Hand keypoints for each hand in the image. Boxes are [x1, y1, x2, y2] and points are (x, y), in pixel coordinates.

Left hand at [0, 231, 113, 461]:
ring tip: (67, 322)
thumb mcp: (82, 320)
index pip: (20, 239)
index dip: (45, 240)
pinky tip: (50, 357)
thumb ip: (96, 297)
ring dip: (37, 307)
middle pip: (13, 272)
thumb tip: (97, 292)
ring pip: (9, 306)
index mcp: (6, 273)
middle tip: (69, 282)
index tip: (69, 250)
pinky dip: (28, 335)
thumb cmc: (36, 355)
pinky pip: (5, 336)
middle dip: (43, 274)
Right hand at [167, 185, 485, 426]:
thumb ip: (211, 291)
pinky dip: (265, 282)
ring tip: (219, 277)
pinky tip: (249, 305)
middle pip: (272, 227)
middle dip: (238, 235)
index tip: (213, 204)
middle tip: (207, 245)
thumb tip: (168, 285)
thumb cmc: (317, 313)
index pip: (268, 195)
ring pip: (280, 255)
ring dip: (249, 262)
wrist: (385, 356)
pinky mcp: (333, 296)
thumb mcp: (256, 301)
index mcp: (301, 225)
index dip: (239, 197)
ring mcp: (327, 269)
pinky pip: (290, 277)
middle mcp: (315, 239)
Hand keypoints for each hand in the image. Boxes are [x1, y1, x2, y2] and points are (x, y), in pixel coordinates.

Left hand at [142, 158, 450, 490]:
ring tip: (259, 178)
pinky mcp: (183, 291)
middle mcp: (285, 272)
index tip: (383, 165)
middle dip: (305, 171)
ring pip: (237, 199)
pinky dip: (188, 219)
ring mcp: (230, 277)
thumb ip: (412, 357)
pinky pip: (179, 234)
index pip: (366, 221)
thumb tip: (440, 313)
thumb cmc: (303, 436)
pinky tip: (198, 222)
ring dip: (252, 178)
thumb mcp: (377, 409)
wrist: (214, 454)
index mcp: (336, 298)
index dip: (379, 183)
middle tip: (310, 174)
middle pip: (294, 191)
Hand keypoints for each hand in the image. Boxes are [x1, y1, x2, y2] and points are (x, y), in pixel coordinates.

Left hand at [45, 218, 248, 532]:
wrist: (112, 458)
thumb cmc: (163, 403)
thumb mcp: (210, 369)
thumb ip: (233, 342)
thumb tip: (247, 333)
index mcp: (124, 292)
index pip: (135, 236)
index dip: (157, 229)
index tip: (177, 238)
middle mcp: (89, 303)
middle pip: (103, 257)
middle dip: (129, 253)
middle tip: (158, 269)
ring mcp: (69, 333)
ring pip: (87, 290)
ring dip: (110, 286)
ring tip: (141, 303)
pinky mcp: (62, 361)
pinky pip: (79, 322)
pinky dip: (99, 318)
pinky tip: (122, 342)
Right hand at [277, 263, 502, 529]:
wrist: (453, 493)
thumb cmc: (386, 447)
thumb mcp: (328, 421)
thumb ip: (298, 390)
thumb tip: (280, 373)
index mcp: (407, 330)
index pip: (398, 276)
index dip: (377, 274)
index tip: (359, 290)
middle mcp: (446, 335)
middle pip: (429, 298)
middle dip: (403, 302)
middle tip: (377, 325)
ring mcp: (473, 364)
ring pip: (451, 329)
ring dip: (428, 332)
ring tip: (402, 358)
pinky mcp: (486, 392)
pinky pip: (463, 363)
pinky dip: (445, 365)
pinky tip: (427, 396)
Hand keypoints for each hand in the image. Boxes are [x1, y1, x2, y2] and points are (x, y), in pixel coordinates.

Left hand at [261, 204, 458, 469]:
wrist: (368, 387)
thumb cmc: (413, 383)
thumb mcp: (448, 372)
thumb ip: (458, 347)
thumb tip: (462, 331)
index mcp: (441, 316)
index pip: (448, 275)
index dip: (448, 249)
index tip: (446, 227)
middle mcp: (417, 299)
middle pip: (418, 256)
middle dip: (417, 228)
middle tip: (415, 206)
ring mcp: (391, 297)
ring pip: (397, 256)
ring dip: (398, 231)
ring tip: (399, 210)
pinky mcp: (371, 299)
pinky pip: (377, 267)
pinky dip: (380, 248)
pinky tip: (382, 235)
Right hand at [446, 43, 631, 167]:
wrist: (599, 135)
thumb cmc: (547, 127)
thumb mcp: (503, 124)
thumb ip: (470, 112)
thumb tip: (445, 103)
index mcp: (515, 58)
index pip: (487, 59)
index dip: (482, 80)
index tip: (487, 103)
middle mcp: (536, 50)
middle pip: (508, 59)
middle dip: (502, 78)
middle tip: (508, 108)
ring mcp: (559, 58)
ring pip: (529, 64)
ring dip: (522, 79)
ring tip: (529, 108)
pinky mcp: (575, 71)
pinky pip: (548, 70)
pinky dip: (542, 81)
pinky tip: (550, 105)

# # # # # # #

What is being asked | Would you output, from the records above, exactly the run of lines that starts at the line containing "ring tip: (259, 178)" and ends at the line containing "ring pip: (451, 329)", and only that run?

Final answer |
ring tip: (259, 178)
pinky mcp: (183, 291)
middle mcp: (285, 272)
index tip: (383, 165)
middle dip: (305, 171)
ring pip: (237, 199)
pinky dip: (188, 219)
ring mcp: (230, 277)
thumb ip: (412, 357)
pinky pip: (179, 234)
index pip: (366, 221)
thumb tip: (440, 313)
thumb cmc: (303, 436)
pinky tip: (198, 222)
ring dip: (252, 178)
thumb mcp: (377, 409)
wrist: (214, 454)
index mcp: (336, 298)
index dip: (379, 183)
middle tip: (310, 174)
middle pip: (294, 191)
Hand keypoints for each hand in the image. Boxes are [x1, y1, x2, y2] and points are (x, y), in pixel coordinates.

Left hand at [45, 218, 248, 532]:
wrist: (112, 458)
thumb cmc: (163, 403)
thumb mcp: (210, 369)
thumb ip: (233, 342)
thumb tip: (247, 333)
index mcp: (124, 292)
index pip: (135, 236)
index dip: (157, 229)
index tip: (177, 238)
middle mcp: (89, 303)
middle pip: (103, 257)
middle dip: (129, 253)
middle tip: (158, 269)
ring mcp: (69, 333)
ring pip: (87, 290)
ring dip: (110, 286)
ring tip: (141, 303)
pinky mcp: (62, 361)
pinky pip: (79, 322)
pinky dip: (99, 318)
pinky tip: (122, 342)
Right hand at [277, 263, 502, 529]:
wrist: (453, 493)
thumb cmc: (386, 447)
thumb mcp: (328, 421)
thumb ip: (298, 390)
thumb tip: (280, 373)
index mcp: (407, 330)
index pip: (398, 276)
index dip: (377, 274)
index tip: (359, 290)
middle mcp: (446, 335)
middle pip: (429, 298)
middle dip: (403, 302)
middle tip: (377, 325)
ring mcp: (473, 364)
ring pip: (451, 329)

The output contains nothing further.